Here's a strange aquatic animal that you've probably never heard of: the frog crab. No, it's not some horrific amphibian-crustacean hybrid cooked up by mad scientists. Instead, it's just one very odd looking crab, characterized by an unusually flat and frog-like body. Now researchers are investigating the evolution of these strange and poorly understood creatures.

The frog crab supposedly earned its deceptive name from the way in which it holds itself. Ranina ranina (pictured above) happens to be one of the best-known species of these crustaceans, and sometimes assumes angry frog-like poses. However, many have argued that the stunningly flat bodies of these animals make them look more like giant ticks than anything else. Still, with a prickly exoskeleton, eye stalks, 10 legs, and iconic pincers, they are no doubt crabs.

So what sets frog crabs apart from most of their other crustacean cousins? For one, most crabs boast bodies that are as wide as they are long and scuttle sideways to get around. Frog crabs, however, lie flat on the ocean floor, pushing their unusually disk-like bodies forward and back through loose sediment.

This keeps them well hidden from predators and prey, but also makes them difficult to find and observe for researchers.

However, Javier Luque, of the University of Alberta in Canada, knows enough about these creatures from fossil records dating to about 125 million years ago to assert that the strange crabs were once practically everywhere, found from Greenland to the Antarctic. Now, however, they are only common in tropical parts of the world.

So what happened? In a study recently published in the Journal of Systematic Palaeontology, the researcher suggests that ocean floor conditions changed, where the burrowing lifestyle of these animals eventually proved less efficient compared to the more active scavenging of upright crabs.

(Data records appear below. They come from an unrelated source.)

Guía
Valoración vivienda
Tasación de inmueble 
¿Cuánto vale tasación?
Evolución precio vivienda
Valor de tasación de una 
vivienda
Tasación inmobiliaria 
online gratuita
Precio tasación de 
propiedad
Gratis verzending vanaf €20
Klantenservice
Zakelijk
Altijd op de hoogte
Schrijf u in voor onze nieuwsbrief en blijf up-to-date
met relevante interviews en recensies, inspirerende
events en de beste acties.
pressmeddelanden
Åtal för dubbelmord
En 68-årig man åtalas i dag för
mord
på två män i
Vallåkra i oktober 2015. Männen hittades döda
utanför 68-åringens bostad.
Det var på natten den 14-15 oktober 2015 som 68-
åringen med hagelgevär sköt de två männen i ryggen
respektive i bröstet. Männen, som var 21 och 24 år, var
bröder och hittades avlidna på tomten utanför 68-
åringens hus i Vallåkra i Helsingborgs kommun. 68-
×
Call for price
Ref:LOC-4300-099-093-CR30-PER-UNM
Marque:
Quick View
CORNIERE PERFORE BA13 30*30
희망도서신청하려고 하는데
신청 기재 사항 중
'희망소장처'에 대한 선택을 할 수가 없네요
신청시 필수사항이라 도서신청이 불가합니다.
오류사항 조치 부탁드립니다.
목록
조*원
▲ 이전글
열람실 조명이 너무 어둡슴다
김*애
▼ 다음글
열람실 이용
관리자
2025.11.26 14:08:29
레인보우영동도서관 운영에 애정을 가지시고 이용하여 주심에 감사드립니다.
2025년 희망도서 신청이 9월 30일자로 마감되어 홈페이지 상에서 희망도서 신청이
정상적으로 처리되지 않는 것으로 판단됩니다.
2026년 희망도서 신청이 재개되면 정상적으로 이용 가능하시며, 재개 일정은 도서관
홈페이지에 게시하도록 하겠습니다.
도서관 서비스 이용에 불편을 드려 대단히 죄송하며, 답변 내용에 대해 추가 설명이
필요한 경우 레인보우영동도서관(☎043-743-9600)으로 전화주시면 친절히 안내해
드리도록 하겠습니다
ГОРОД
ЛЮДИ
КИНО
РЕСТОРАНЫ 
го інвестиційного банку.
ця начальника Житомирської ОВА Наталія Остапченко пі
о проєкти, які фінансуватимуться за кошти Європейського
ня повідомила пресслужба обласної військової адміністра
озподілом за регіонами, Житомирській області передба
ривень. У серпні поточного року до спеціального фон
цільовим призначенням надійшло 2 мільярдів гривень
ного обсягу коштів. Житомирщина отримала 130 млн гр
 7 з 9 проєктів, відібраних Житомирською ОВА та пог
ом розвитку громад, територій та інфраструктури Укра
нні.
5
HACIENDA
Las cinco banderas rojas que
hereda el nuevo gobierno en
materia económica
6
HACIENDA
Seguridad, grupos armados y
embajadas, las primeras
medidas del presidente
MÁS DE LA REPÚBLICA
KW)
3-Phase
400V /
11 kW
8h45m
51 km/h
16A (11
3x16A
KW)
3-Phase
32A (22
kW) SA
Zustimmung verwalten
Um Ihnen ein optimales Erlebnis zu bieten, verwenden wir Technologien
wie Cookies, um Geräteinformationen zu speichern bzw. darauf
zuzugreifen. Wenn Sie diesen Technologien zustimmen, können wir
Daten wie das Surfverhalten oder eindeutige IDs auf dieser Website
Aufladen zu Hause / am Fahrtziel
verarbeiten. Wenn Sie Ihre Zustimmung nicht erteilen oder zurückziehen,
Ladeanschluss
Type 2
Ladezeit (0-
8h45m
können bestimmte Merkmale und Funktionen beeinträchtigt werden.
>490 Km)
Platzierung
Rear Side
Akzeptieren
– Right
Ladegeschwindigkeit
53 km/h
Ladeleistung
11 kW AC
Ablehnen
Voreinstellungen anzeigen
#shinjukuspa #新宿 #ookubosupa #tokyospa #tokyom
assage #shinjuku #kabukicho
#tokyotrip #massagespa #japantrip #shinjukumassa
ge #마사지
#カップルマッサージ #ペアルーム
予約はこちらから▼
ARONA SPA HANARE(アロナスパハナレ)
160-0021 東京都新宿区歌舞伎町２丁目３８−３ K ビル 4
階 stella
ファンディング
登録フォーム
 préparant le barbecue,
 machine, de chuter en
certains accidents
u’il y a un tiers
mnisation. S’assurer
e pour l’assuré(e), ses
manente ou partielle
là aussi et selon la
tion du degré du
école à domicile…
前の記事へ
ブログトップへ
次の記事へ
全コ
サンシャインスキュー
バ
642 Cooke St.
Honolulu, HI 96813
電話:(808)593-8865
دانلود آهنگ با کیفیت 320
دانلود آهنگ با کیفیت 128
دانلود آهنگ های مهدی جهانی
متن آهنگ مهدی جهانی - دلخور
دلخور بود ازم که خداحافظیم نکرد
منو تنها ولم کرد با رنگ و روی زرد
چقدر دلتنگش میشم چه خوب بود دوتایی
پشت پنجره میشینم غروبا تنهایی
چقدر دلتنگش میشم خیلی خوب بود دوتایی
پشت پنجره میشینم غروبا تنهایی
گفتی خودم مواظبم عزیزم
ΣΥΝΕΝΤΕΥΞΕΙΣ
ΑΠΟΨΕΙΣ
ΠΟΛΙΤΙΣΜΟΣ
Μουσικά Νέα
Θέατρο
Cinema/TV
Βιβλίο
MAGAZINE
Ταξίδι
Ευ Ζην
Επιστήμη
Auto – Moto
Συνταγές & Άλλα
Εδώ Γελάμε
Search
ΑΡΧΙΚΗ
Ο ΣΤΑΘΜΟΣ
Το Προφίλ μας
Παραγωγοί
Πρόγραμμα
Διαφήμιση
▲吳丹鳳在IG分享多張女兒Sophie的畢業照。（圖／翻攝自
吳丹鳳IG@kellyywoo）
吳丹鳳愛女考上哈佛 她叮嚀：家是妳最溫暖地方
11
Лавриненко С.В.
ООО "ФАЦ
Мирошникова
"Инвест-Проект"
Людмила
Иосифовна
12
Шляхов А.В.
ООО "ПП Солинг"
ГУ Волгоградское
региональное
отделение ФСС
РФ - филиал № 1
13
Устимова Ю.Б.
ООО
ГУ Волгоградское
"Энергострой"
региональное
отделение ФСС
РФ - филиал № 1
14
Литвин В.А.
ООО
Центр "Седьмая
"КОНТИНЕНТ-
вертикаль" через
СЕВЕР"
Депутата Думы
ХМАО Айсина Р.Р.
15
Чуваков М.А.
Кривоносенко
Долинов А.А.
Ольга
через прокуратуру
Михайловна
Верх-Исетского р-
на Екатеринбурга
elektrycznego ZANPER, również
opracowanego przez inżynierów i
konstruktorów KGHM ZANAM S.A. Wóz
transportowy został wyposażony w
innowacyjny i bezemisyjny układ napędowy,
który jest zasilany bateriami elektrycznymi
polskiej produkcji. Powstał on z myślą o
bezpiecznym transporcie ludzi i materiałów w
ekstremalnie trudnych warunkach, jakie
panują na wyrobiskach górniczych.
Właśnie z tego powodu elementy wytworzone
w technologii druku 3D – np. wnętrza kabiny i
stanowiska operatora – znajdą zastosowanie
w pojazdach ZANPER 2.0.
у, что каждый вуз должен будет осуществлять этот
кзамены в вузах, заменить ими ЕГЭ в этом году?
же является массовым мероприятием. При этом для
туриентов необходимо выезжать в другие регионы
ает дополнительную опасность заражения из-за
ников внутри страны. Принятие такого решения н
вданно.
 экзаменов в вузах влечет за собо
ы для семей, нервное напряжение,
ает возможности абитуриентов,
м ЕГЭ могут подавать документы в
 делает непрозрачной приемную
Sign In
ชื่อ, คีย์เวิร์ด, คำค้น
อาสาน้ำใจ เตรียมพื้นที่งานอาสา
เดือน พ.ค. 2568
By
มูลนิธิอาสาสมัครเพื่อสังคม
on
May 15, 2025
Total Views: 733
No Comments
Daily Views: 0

This, he writes, backs the theory that the "crab" in "frog crab" came first, where its unusual frog-like qualities reflect "a derived condition related to a specialized burrowing lifestyle." When this lifestyle was no longer preferable, the frog crab quietly retreated to more specialized habitats, while their scuttling ancestors exploded into the many crab species we see today.

In an interview with New Scientist, the expert added that low oxygen levels in water could also have had something to do with it, as burrowers often evolve for such conditions.